Smooth Muscle Research Centre, Dundalk Institute of Technology, Dublin Road, Dundalk, Co. Louth, Ireland.
Department of Physiology and Membrane Biology, School of Medicine, University of California, Davis, CA, 95616, USA.
Purinergic Signal. 2024 Oct;20(5):547-557. doi: 10.1007/s11302-024-09993-y. Epub 2024 Feb 20.

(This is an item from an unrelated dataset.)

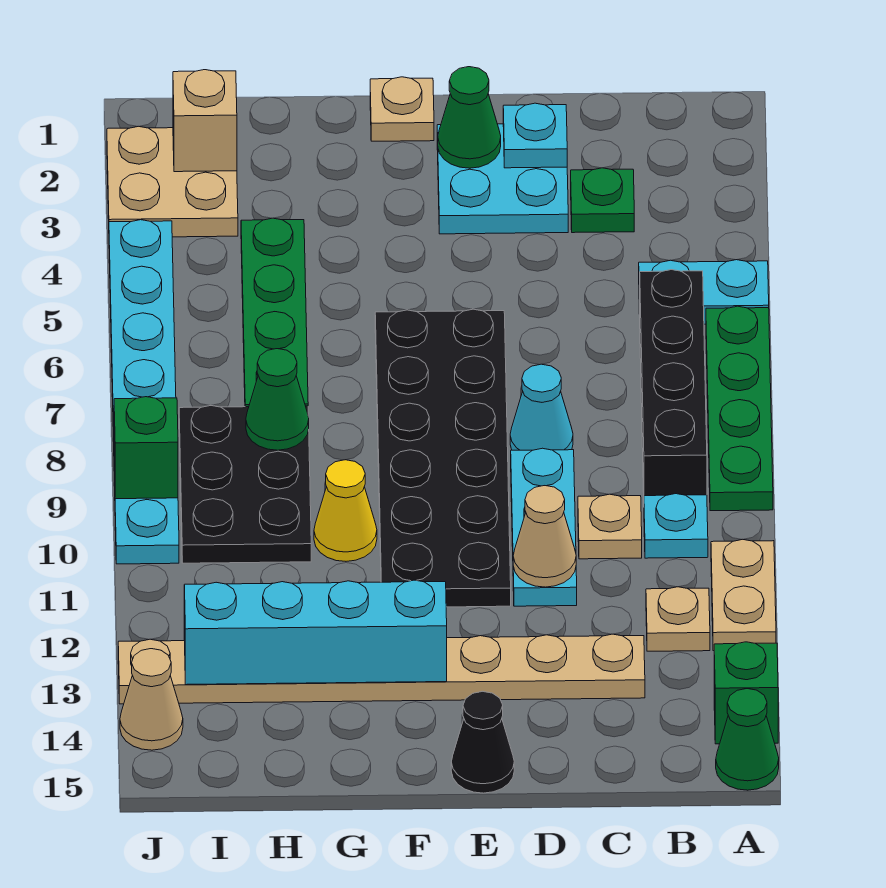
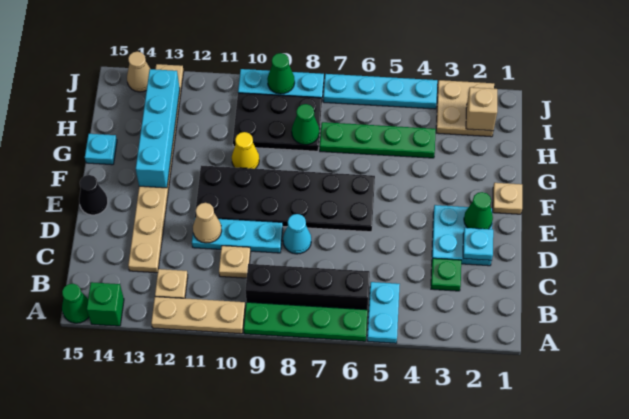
tan 1x2 plate [711,539,776,651] -> tan 1x3 plate [151,297,245,334]
cyan 1x1 plate [644,494,708,558] -> cyan 1x1 plate moved to [85,134,117,165]
green 1x1 brick [114,397,178,499] -> green 1x1 cone [267,53,295,94]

Stimulation of sympathetic nerves in the vas deferens yields biphasic contractions consisting of a rapid transient component resulting from activation of P2X1 receptors by ATP and a secondary sustained component mediated by activation of α-adrenoceptors by noradrenaline. Noradrenaline can also potentiate the ATP-dependent contractions of the vas deferens, but the mechanisms underlying this effect are unclear. The purpose of the present study was to investigate the mechanisms underlying potentiation of transient contractions of the vas deferens induced by activation of α-adrenoceptors. Contractions of the mouse vas deferens were induced by electric field stimulation (EFS). Delivery of brief (1s duration) pulses (4 Hz) yielded transient contractions that were inhibited tetrodotoxin (100 nM) and guanethidine (10 µM). α,β-meATP (10 µM), a P2X1R desensitising agent, reduced the amplitude of these responses by 65% and prazosin (100 nM), an α-adrenoceptor antagonist, decreased mean contraction amplitude by 69%. Stimulation of α-adrenoceptors with phenylephrine (3 µM) enhanced EFS and ATP-induced contractions and these effects were mimicked by the phorbol ester PDBu (1 µM), which activates PKC. The PKC inhibitor GF109203X (1 µM) prevented the stimulatory effects of PDBu on ATP-induced contractions of the vas deferens but only reduced the stimulatory effects of phenylephrine by 40%. PDBu increased the amplitude of ATP-induced currents recorded from freshly isolated vas deferens myocytes and HEK-293 cells expressing human P2X1Rs by 93%. This study indicates that: (1) potentiation of ATP-evoked contractions of the mouse vas deferens by α-adrenoceptor activation were not fully blocked by the PKC inhibitor GF109203X and (2) that the stimulatory effect of PKC on ATP-induced contractions of the vas deferens is associated with enhanced P2X1R currents in vas deferens myocytes.
刺激输精管中的交感神经会产生双相收缩,包括由 ATP 激活 P2X1 受体引起的快速瞬态成分和由去甲肾上腺素激活α-肾上腺素受体引起的继发性持续成分。去甲肾上腺素也可以增强输精管对 ATP 的依赖性收缩,但这种效应的机制尚不清楚。本研究的目的是探讨激活α-肾上腺素受体增强输精管瞬态收缩的机制。通过电场刺激(EFS)诱导小鼠输精管收缩。短暂(1s 持续时间)脉冲(4 Hz)的传递产生了被四氢生物蝶呤(100 nM)和胍乙啶(10 µM)抑制的瞬态收缩。α,β-meATP(10 µM),一种 P2X1R 脱敏剂,使这些反应的幅度降低了 65%,而普萘洛尔(100 nM),一种α-肾上腺素受体拮抗剂,使平均收缩幅度降低了 69%。用苯肾上腺素(3 µM)刺激α-肾上腺素受体增强了 EFS 和 ATP 诱导的收缩,这种作用被佛波酯 PDBu(1 µM)模拟,PDBu 激活 PKC。PKC 抑制剂 GF109203X(1 µM)阻止了 PDBu 对输精管中 ATP 诱导收缩的刺激作用,但仅将苯肾上腺素的刺激作用降低了 40%。PDBu 增加了从新鲜分离的输精管平滑肌细胞和表达人 P2X1R 的 HEK-293 细胞记录的 ATP 诱导电流的幅度,增加了 93%。本研究表明:(1)α-肾上腺素受体激活增强 ATP 诱导的小鼠输精管收缩作用并未被 PKC 抑制剂 GF109203X 完全阻断;(2)PKC 对输精管中 ATP 诱导收缩的刺激作用与输精管平滑肌细胞中 P2X1R 电流的增强有关。